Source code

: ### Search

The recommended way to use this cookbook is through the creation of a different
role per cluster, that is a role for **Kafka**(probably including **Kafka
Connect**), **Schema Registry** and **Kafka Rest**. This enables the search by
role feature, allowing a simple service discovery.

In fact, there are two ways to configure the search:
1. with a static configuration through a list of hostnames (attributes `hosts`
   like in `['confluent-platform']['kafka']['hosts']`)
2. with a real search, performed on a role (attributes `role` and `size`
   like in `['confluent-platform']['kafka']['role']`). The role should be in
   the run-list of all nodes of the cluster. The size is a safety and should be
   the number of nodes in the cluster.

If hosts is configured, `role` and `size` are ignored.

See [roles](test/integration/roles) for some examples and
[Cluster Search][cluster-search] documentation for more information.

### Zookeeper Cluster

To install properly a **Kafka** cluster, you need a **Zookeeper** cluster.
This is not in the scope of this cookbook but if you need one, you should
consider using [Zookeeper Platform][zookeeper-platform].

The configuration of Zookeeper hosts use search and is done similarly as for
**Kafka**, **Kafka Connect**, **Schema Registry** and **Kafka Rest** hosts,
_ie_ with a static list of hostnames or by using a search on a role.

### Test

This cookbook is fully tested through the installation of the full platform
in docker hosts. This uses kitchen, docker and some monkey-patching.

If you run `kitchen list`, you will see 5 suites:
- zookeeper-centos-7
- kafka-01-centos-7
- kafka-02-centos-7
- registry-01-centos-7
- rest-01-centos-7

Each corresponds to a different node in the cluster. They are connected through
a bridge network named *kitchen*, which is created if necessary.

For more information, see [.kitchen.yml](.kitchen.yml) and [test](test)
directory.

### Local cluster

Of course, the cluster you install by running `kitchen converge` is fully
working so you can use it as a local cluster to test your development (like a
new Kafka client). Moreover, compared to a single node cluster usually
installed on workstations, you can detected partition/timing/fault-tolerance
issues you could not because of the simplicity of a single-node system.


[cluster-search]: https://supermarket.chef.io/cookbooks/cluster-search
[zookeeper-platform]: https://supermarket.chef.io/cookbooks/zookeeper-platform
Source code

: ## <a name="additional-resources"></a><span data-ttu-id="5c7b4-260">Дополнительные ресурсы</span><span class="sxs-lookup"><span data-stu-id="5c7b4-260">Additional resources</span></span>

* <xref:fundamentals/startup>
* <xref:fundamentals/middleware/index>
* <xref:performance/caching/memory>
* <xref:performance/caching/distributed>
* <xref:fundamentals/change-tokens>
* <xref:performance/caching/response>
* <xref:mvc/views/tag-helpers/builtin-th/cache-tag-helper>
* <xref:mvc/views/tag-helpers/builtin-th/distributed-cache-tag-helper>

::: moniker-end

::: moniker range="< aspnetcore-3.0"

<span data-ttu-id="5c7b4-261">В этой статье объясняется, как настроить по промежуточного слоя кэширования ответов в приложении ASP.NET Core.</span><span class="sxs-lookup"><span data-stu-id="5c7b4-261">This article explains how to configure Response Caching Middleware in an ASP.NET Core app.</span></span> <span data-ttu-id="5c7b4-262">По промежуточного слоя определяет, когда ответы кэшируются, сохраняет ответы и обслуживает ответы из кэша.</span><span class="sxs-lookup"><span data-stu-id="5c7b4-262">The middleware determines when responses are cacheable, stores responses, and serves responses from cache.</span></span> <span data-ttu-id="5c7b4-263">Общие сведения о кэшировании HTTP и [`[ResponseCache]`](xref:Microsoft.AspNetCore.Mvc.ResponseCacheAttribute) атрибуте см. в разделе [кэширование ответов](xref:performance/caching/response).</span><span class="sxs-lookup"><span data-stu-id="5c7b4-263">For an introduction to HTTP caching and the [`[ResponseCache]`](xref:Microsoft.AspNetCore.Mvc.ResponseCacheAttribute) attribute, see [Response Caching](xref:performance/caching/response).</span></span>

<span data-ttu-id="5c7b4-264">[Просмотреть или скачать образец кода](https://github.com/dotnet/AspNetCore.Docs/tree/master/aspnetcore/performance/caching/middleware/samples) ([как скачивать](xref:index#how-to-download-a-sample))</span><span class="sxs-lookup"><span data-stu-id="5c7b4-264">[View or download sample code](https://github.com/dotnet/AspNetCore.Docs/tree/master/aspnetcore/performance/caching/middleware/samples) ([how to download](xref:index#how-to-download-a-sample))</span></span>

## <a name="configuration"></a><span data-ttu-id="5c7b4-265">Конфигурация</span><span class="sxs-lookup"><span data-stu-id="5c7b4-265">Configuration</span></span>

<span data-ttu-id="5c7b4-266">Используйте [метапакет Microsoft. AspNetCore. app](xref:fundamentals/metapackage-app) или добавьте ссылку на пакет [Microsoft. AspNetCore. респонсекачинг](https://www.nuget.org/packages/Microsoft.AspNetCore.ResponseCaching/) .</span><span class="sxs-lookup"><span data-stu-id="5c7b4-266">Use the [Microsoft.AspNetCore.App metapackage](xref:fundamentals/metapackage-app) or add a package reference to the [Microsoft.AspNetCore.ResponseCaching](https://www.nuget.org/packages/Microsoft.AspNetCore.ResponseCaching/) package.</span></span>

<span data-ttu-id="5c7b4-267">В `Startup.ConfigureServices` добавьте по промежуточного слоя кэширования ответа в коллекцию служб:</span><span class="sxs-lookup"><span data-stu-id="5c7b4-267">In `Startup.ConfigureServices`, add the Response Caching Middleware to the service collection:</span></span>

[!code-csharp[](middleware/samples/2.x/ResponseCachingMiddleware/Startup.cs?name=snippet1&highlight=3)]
________________________________________
Copy only this part of the entries above: the line with "Of course, the", the line with "issues you could", and the lines between, all exactly as written.

Solution to the exercise ->
Of course, the cluster you install by running `kitchen converge` is fully
working so you can use it as a local cluster to test your development (like a
new Kafka client). Moreover, compared to a single node cluster usually
installed on workstations, you can detected partition/timing/fault-tolerance
issues you could not because of the simplicity of a single-node system.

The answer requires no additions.